Exercise inputs Start Marker

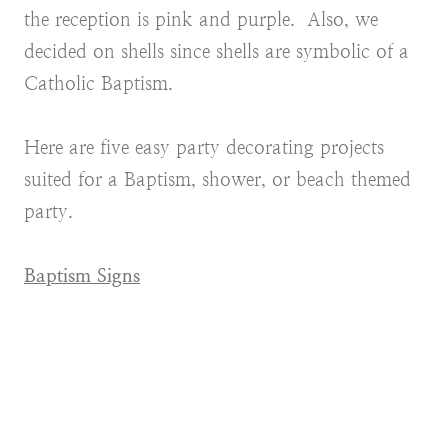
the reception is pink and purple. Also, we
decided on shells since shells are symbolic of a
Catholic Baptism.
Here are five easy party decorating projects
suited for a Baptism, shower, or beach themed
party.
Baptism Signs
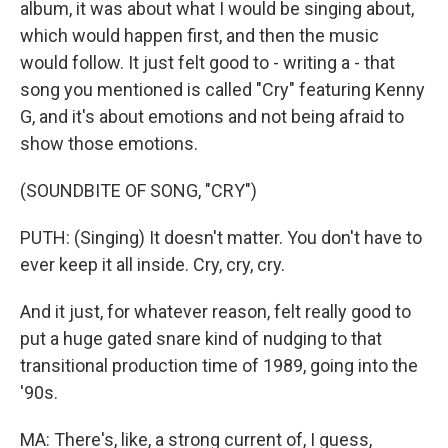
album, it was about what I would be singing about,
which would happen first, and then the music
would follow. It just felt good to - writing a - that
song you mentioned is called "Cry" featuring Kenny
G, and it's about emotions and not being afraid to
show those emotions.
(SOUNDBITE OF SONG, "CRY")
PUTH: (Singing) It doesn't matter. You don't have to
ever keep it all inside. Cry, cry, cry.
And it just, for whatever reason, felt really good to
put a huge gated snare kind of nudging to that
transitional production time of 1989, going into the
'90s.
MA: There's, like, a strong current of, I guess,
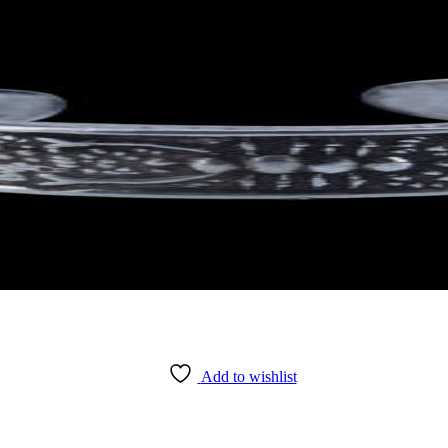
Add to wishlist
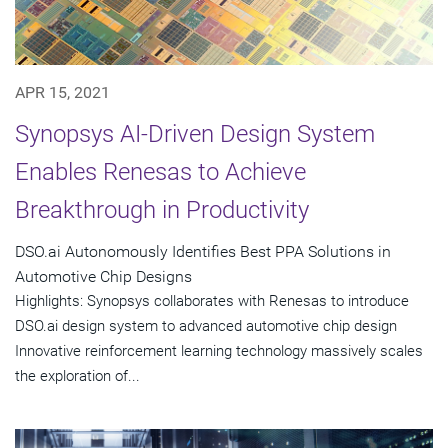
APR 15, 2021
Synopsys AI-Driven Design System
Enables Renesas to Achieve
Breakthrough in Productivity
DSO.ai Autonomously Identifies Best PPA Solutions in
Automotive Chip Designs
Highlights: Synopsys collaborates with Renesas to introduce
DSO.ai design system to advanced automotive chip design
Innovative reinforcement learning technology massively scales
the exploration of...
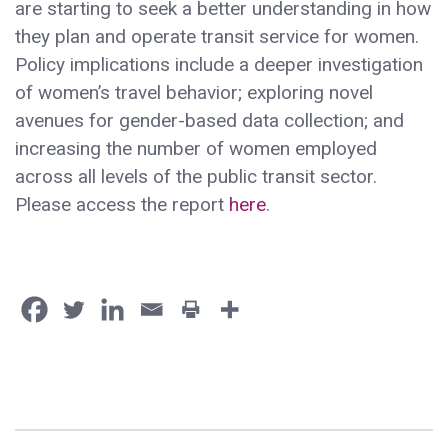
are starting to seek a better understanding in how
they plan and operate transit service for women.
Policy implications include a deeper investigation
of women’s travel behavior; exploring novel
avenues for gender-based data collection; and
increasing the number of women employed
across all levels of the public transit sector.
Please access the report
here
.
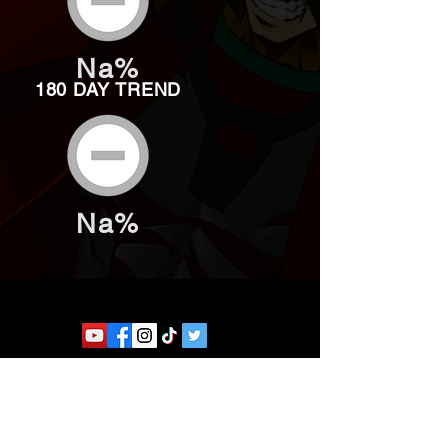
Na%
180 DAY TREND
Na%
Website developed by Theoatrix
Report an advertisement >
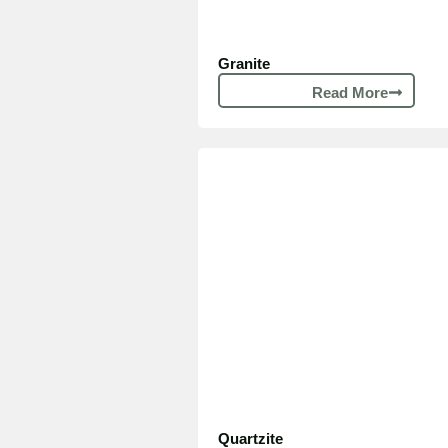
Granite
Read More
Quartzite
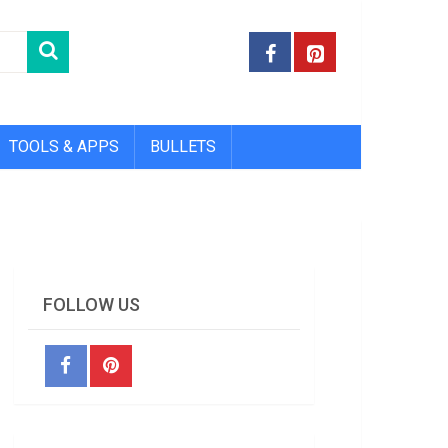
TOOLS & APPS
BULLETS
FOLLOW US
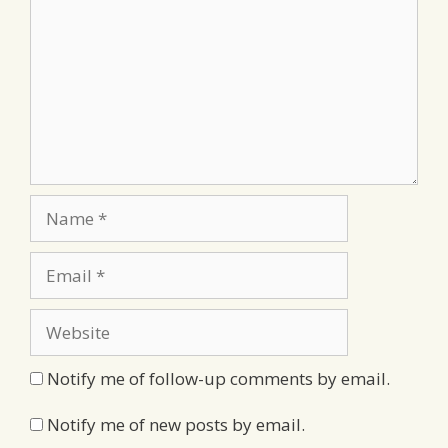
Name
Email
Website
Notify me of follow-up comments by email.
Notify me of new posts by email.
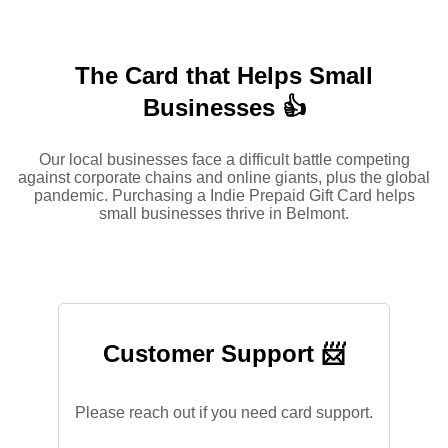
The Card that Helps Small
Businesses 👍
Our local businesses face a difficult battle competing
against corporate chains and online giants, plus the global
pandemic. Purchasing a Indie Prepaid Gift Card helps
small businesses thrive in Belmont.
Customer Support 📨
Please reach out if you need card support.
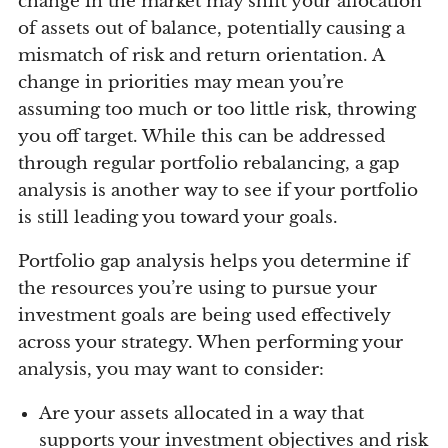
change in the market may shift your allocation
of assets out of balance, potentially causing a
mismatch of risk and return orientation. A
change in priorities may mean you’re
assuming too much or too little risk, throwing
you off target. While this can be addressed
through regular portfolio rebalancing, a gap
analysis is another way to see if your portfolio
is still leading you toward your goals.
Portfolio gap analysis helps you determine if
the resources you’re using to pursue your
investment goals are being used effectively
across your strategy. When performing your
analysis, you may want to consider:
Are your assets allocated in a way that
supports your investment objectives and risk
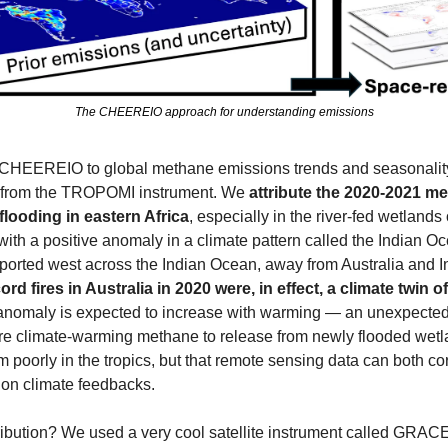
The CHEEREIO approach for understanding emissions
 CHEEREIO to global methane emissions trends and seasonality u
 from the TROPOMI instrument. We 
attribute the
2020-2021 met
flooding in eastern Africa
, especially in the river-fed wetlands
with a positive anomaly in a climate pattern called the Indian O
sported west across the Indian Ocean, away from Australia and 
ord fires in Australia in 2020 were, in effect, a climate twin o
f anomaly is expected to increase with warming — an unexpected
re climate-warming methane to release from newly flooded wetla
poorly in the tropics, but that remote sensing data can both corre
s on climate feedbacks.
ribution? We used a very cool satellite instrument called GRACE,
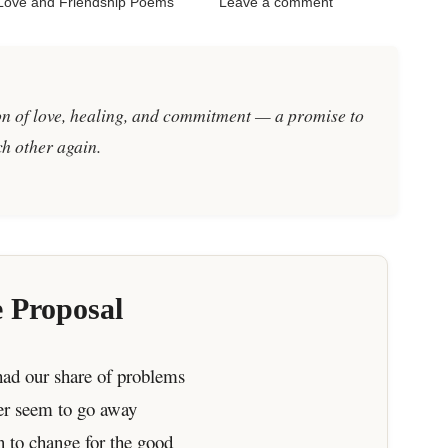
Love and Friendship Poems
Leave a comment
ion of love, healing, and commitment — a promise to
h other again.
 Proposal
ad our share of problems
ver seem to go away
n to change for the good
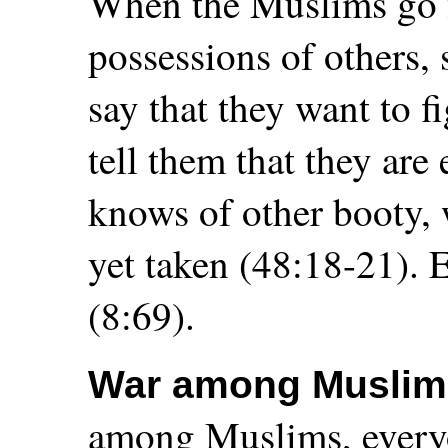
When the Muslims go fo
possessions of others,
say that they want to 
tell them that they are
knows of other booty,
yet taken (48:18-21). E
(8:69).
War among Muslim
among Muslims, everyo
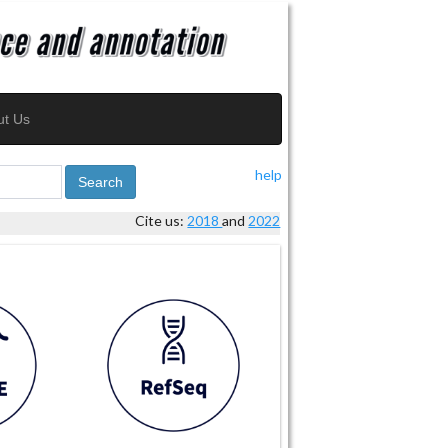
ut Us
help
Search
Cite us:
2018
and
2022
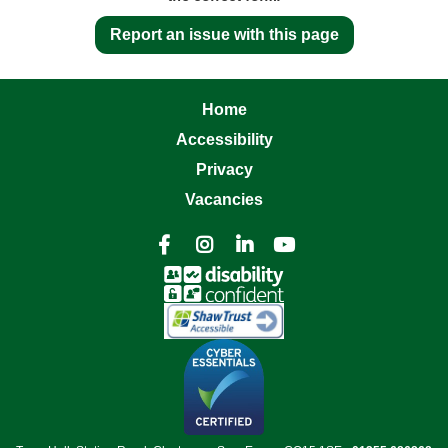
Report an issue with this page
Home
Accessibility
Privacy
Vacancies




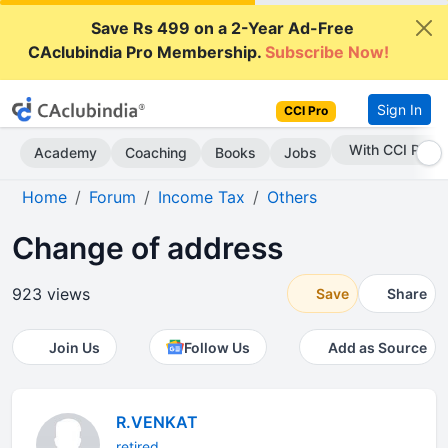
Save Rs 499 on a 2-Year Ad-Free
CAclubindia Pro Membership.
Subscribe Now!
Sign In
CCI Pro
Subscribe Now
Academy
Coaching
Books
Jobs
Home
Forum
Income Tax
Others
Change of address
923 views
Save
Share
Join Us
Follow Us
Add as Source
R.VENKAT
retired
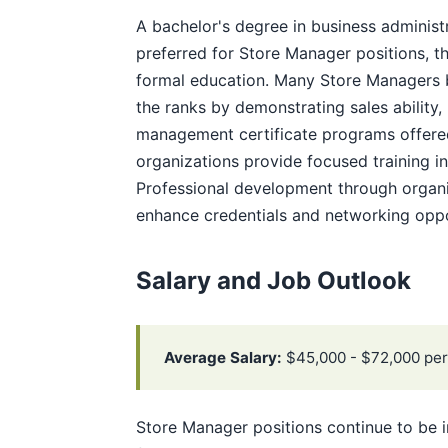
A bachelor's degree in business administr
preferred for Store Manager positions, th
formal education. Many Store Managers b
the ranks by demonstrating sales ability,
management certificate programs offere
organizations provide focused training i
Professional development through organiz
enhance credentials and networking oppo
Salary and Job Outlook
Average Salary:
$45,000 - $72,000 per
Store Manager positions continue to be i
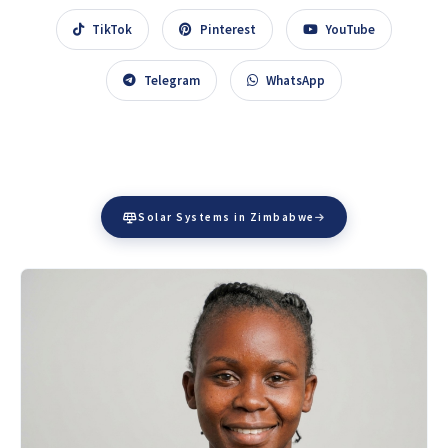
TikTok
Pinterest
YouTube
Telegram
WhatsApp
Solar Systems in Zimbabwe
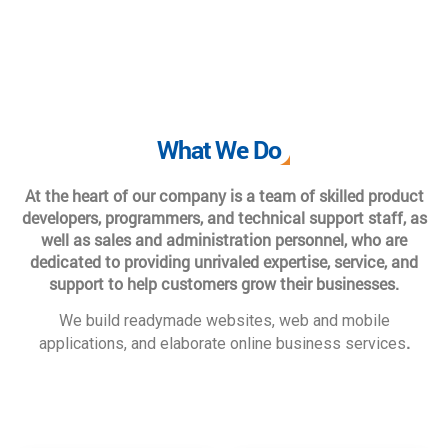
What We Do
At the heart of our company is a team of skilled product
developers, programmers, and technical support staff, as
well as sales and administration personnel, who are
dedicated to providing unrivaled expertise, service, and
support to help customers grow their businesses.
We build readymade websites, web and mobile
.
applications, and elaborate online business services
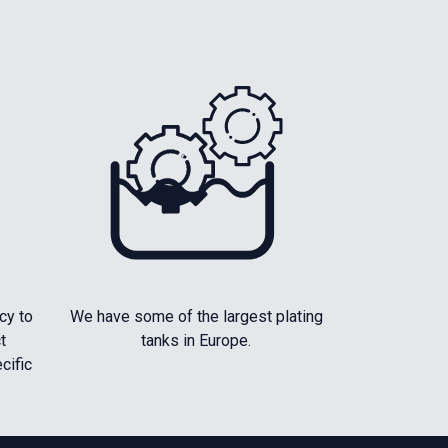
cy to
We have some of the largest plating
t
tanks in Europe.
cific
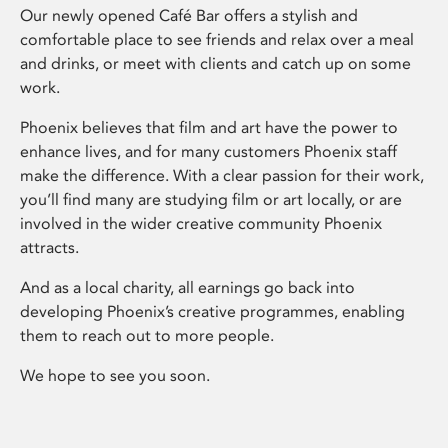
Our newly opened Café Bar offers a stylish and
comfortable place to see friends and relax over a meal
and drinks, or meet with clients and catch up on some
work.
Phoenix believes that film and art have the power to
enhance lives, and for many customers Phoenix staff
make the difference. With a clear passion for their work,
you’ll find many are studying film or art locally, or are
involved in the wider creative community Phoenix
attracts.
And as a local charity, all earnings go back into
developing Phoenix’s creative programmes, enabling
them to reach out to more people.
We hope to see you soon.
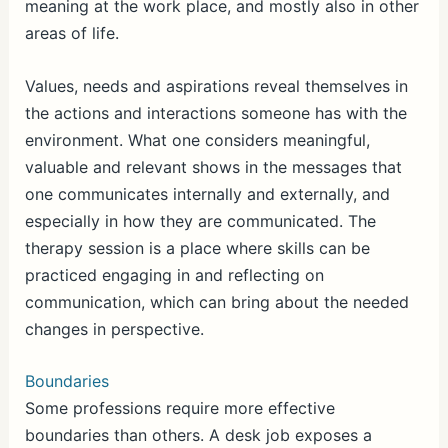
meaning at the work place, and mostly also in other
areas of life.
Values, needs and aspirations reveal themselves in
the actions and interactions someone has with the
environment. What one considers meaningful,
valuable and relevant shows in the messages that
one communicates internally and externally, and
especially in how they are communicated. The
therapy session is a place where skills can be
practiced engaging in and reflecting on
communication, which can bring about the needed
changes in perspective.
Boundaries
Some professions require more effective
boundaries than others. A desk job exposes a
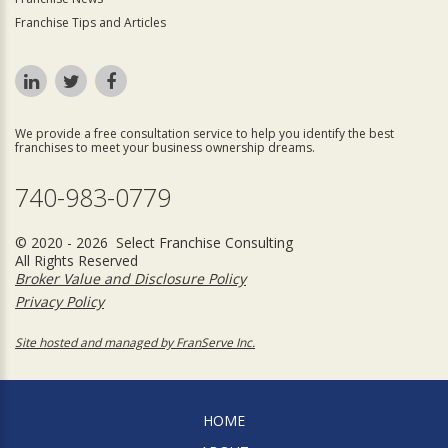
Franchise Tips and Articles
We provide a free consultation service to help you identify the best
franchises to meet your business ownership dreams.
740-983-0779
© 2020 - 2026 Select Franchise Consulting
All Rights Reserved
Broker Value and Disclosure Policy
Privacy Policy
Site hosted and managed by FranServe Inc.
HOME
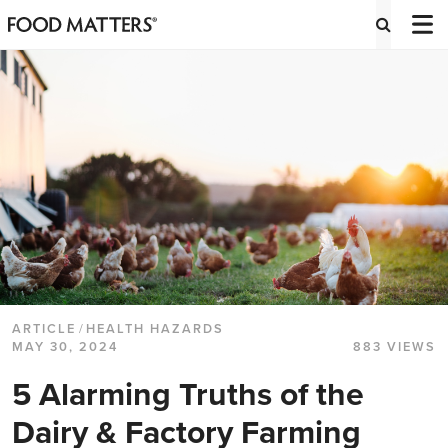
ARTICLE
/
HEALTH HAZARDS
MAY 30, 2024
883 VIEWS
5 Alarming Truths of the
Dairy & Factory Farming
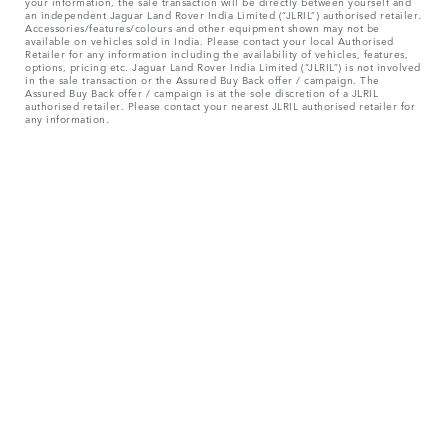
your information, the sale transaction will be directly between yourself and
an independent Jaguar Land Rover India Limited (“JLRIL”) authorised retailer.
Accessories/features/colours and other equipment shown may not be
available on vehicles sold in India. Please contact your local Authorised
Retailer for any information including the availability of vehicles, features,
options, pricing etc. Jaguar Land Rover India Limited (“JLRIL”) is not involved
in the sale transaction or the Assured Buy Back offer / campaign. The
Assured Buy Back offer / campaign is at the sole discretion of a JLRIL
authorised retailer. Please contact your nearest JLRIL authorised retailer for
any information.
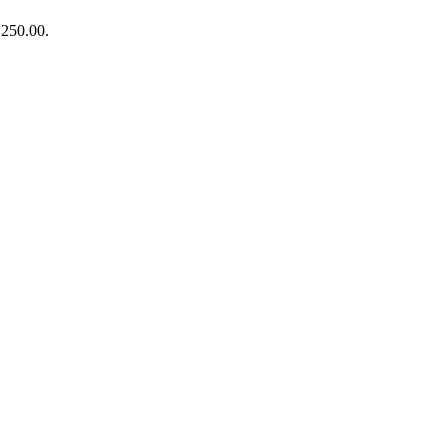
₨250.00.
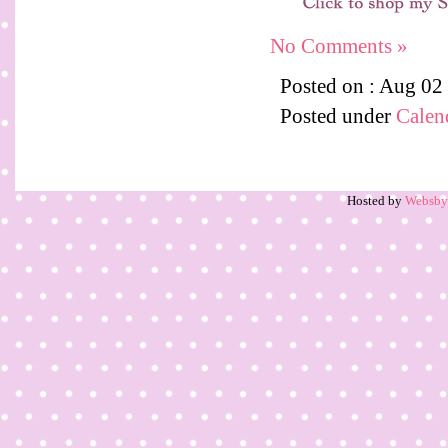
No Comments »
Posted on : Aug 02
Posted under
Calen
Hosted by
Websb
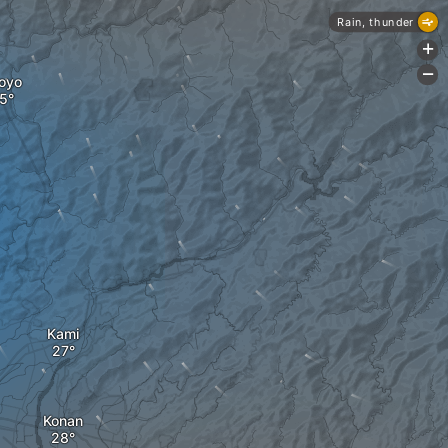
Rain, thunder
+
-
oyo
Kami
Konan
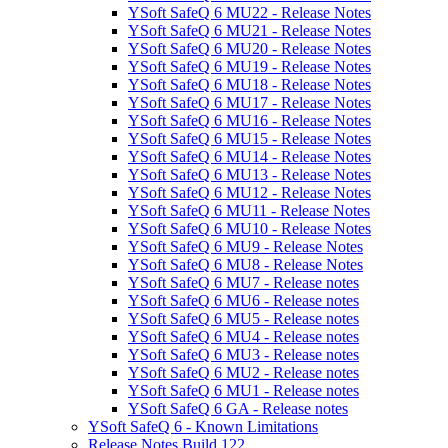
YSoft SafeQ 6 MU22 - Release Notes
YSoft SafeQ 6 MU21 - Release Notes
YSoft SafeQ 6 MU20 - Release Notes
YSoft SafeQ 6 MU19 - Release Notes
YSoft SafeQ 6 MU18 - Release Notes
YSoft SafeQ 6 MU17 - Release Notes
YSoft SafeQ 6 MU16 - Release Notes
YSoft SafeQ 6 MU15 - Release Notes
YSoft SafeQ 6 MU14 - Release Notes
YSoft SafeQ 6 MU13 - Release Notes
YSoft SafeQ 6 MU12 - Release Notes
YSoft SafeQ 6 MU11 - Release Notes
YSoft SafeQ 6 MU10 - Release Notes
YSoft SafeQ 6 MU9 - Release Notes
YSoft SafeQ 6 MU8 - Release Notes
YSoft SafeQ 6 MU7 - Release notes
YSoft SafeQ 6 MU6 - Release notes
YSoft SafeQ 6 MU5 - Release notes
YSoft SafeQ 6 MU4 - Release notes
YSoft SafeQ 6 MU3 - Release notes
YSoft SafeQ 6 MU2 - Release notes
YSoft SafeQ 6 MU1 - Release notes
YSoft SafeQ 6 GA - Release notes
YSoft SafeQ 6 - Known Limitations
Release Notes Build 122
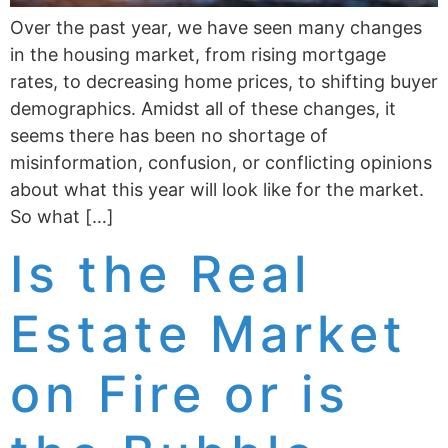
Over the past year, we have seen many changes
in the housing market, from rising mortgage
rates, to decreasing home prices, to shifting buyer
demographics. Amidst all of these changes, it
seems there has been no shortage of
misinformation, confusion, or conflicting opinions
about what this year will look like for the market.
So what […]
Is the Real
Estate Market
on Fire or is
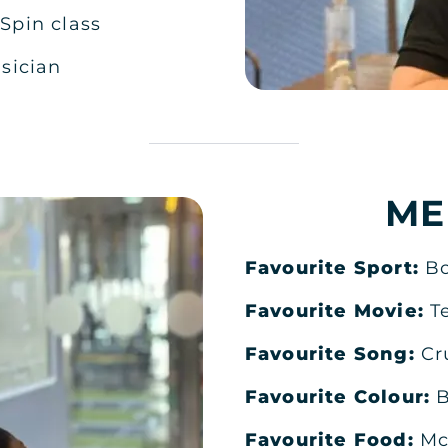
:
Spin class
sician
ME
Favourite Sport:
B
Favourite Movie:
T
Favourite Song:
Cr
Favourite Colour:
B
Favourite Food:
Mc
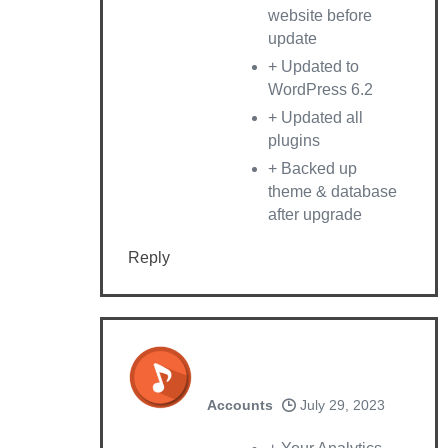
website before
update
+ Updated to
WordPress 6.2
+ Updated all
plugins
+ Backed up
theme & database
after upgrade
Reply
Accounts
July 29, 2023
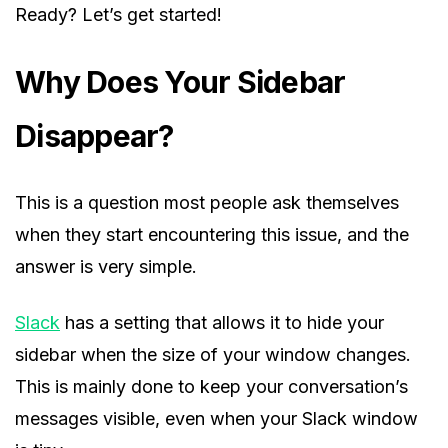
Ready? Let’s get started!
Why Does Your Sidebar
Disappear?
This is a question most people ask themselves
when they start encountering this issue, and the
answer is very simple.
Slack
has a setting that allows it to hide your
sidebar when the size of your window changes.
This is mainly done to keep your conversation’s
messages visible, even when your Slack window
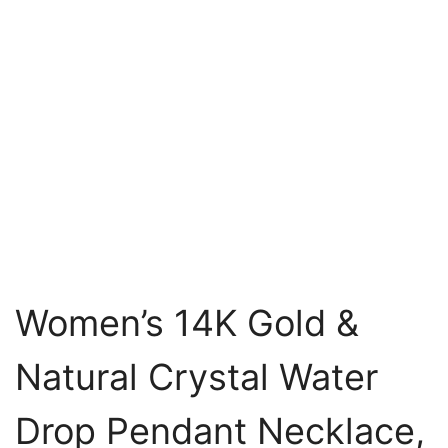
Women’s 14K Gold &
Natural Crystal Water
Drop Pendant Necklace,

Exercise inputs End Marker

▸ What to work on:
Return each line of the data above that contains the word "their".

▸ Final answer:
support to help customers grow their businesses.
make the difference. With a clear passion for their work,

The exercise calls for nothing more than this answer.